What this task involves
Pull every line with "output" from the data.

Provided data
★ ★ ★ ★ ★ ★ ★

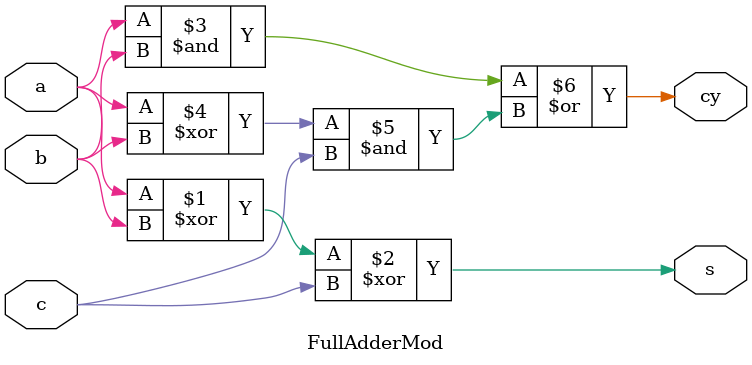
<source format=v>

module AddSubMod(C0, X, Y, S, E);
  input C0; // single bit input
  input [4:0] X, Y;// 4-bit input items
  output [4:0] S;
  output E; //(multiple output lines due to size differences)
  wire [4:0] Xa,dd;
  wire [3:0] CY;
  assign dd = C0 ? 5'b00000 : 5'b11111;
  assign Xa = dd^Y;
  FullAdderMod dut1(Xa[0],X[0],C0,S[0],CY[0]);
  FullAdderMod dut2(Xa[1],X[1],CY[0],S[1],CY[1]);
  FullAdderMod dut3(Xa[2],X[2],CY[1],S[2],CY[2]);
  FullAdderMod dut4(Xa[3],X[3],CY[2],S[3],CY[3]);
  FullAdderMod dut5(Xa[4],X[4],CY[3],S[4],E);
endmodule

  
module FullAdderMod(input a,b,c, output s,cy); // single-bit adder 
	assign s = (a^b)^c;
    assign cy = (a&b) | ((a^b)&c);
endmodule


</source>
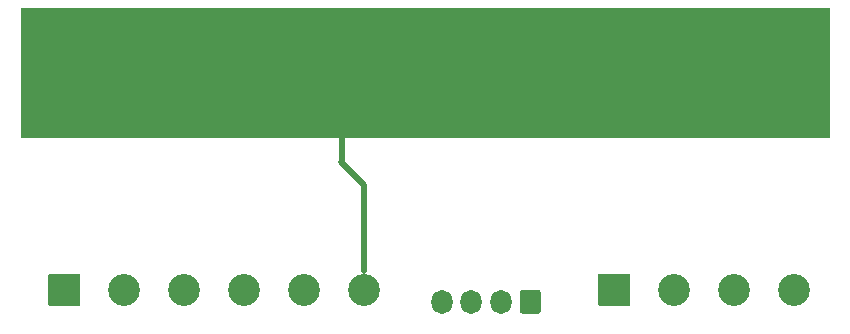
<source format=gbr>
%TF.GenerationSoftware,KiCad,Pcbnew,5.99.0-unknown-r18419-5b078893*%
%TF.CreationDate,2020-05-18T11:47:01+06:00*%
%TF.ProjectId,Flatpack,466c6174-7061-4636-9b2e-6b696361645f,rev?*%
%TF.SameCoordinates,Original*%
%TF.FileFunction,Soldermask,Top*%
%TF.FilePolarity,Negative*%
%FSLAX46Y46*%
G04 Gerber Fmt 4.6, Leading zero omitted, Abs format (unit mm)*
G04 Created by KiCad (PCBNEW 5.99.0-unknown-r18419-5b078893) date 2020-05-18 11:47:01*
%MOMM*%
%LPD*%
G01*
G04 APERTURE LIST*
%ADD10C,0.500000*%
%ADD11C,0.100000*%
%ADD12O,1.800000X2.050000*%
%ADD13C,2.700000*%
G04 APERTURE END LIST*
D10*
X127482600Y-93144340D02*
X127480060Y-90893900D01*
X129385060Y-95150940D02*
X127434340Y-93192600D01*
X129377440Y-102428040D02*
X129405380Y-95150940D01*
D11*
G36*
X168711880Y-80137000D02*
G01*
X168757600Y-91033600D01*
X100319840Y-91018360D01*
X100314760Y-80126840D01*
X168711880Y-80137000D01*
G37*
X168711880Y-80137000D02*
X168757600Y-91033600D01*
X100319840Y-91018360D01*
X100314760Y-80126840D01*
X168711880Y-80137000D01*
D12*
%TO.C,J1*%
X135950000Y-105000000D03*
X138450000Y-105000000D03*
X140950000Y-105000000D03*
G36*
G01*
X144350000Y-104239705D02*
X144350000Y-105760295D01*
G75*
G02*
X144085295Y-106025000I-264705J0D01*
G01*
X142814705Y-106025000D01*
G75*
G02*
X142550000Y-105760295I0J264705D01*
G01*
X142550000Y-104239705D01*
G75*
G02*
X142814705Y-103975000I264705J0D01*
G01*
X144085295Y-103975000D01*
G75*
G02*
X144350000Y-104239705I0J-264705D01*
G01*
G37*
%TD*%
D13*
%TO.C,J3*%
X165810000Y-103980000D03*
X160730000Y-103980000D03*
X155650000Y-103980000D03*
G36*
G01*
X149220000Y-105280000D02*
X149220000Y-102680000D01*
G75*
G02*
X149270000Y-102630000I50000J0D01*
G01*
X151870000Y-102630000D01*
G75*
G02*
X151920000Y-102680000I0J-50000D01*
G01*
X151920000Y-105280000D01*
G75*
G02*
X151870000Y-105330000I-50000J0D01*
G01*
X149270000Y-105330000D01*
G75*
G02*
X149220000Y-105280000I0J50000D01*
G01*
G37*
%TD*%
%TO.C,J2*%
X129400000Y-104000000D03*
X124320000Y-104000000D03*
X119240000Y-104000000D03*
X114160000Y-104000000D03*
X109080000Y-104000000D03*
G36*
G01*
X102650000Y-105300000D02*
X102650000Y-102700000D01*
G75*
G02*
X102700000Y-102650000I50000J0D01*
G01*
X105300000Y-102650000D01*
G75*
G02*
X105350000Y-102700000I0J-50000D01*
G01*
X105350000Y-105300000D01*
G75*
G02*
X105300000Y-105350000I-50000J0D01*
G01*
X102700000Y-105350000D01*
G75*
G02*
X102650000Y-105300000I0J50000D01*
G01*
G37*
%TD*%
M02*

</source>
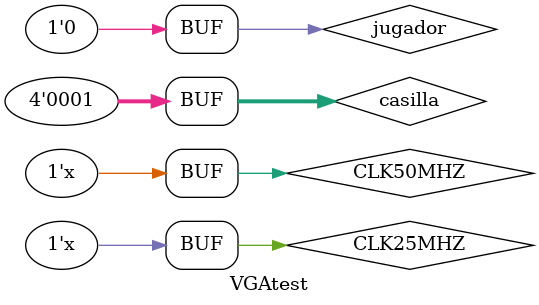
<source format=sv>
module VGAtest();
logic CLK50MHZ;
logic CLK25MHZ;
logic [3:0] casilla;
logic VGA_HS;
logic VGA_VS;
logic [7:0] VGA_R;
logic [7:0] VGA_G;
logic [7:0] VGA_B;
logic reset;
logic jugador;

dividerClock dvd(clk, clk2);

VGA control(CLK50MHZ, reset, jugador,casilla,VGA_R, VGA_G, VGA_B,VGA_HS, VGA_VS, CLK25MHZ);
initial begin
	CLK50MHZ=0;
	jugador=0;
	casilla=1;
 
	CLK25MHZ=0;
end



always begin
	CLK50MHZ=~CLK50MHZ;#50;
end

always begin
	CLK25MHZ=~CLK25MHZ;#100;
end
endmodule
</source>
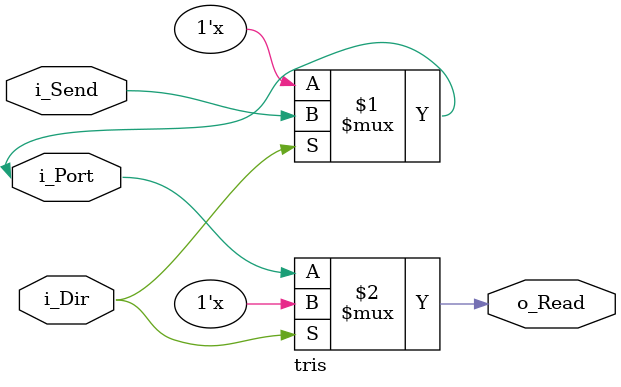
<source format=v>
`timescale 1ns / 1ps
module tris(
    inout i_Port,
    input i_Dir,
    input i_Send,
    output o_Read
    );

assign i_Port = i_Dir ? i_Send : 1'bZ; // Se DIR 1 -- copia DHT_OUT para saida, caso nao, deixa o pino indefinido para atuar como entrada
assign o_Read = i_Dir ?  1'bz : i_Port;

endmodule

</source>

★ ★ ★ ★ ★ ★ ★

Response to this task
  output [4:0] S;
  output E; //(multiple output lines due to size differences)
module FullAdderMod(input a,b,c, output s,cy); // single-bit adder 
    output o_Read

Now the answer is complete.